A lei, para respeitar a irretroatividade, há de ser anterior a série ‘a + b – c’, vale dizer, a lei deve preceder todo o conjunto de fatos isolados que compõem o fato gerador do tributo. Para respeitar-se o princípio da irretroatividade não basta que a lei seja prévia em relação ao último desses fatos ou ao término do período durante o qual os fatos isoladamente ocorridos vão sendo registrados’

(AMARO, Luciano, Direito Tributário Brasileiro. São Paulo, Ed. Saraiva, 2003, pp. 119 e 120).

6. No mesmo sentido, o E. Supremo Tribunal Federal já se pronunciou no Recurso Extraordinário n° 234.605-6, Relator o E. Ministro Ilmar Galvão, Rio de Janeiro, DJ de 01.12.2000:

‘EMENTA: TRIBUTÁRIO. ESTADO DO RIO DE JANEIRO. IPTU. AUMENTO DA RESPECTIVA BASE DE CÁLCULO, MEDIANTE APLICAÇÃO DE INDICES GENÉRICOS DE VALORIZAÇÃO, POR LOGRADOUROS, DITADOS POR ATO NORMATIVO EDITADO NO MESMO ANO DO LANÇAMENTO. TAXA DE ILUMINAÇÃO PÚBLICA. SERVIÇO PÚBLICO QUE NÃO SE REVESTE DAS CARACTERÍSTICAS DE ESPECIFICIDADE E DIVISIBILIDADE.

Somente por via de lei, no sentido formal, publicada no exercício financeiro anterior, é permitido aumentar tributo, como tal havendo de ser considerada a iniciativa de modificar a base de cálculo do IPTU, por meio de aplicação de tabelas genéricas de valorização de imóveis, relativamente a cada logradouro, que torna o tributo mais oneroso. Caso em que as novas regras determinantes da majoração da base de cálculo não poderiam ser aplicadas no mesmo exercício em que foram publicadas, sem ofensa ao princípio da anterioridade. No que concerne à taxa de iluminação pública, é de considerar-se que se trata de serviço público insuscetível de ser custeado senão por via do produto dos impostos gerais. Recurso não conhecido.’

7. Assim sendo, no caso ora posto sob exame, as tabelas de alíquotas, tendo sido publicadas apenas em 1994 não poderiam alcançar o imposto devido em 1993.”

### Informações fornecidas
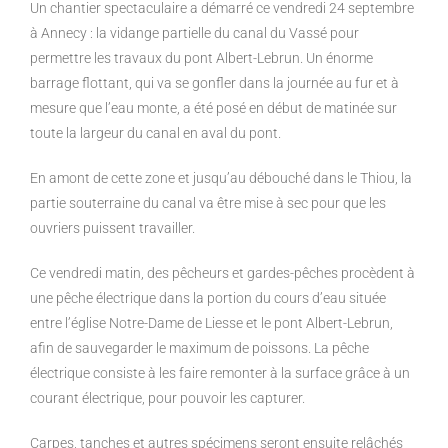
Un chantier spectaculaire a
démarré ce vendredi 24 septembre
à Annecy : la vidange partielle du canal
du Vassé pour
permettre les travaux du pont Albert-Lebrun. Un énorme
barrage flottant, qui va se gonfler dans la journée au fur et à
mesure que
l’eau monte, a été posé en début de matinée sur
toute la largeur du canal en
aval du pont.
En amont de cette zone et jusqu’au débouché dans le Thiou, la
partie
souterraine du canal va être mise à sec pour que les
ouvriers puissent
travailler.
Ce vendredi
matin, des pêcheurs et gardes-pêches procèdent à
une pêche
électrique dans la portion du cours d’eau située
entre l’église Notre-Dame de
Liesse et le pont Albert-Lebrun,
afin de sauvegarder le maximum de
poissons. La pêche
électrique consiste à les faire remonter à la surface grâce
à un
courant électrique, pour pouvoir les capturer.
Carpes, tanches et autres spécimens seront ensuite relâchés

### Questão 1
Reproduza fielmente o trecho do texto sobre irretroatividade tributária que vai desde "6. No mesmo" até "ESPECIFICIDADE E DIVISIBILIDADE.".
### Questão 2
Segundo o texto sobre irretroatividade tributária, quem foi o relator do Recurso Extraordinário n° 234.605-6?
### Questão 3
Dê sequência ao texto sobre irretroatividade tributária com a parte seguinte, a partir da última frase apresentada.

### Resposta 1
6. No mesmo sentido, o E. Supremo Tribunal Federal já se pronunciou no Recurso Extraordinário n° 234.605-6, Relator o E. Ministro Ilmar Galvão, Rio de Janeiro, DJ de 01.12.2000:

‘EMENTA: TRIBUTÁRIO. ESTADO DO RIO DE JANEIRO. IPTU. AUMENTO DA RESPECTIVA BASE DE CÁLCULO, MEDIANTE APLICAÇÃO DE INDICES GENÉRICOS DE VALORIZAÇÃO, POR LOGRADOUROS, DITADOS POR ATO NORMATIVO EDITADO NO MESMO ANO DO LANÇAMENTO. TAXA DE ILUMINAÇÃO PÚBLICA. SERVIÇO PÚBLICO QUE NÃO SE REVESTE DAS CARACTERÍSTICAS DE ESPECIFICIDADE E DIVISIBILIDADE.

### Resposta 2
O relator foi o Ministro Ilmar Galvão.

### Resposta 3
É o relatório.

V O T O

O SENHOR MINISTRO GILMAR MENDES – (Relator):

No presente caso discute-se se houve ou não violação ao princípio da anterioridade tributária ao se cobrar o ITR, com base na MP nº 399, de 1993, convertida na Lei nº 8.847, de 28 de janeiro de 1994, referente ao fato gerador ocorrido no exercício de 1994.

Para tanto, deve-se analisar se houve instituição de imposto ou sua majoração.

Ao sentenciar, o Juiz Arthur César de Souza assim examinou a controvérsia (fls. 253/254):

“A Lei 8.847/94 é conversão da MP 399, publicada em 30.12.93. Entretanto, na publicação da MP 399 de 30.12.93 não acompanhou o Anexo I, que continha as Tabelas imprescindíveis à incidência do tributo. Assim, em 7.1.94, foi reeditada a MP 399, agora com o Anexo I e as respectivas tabelas contendo as alíquotas.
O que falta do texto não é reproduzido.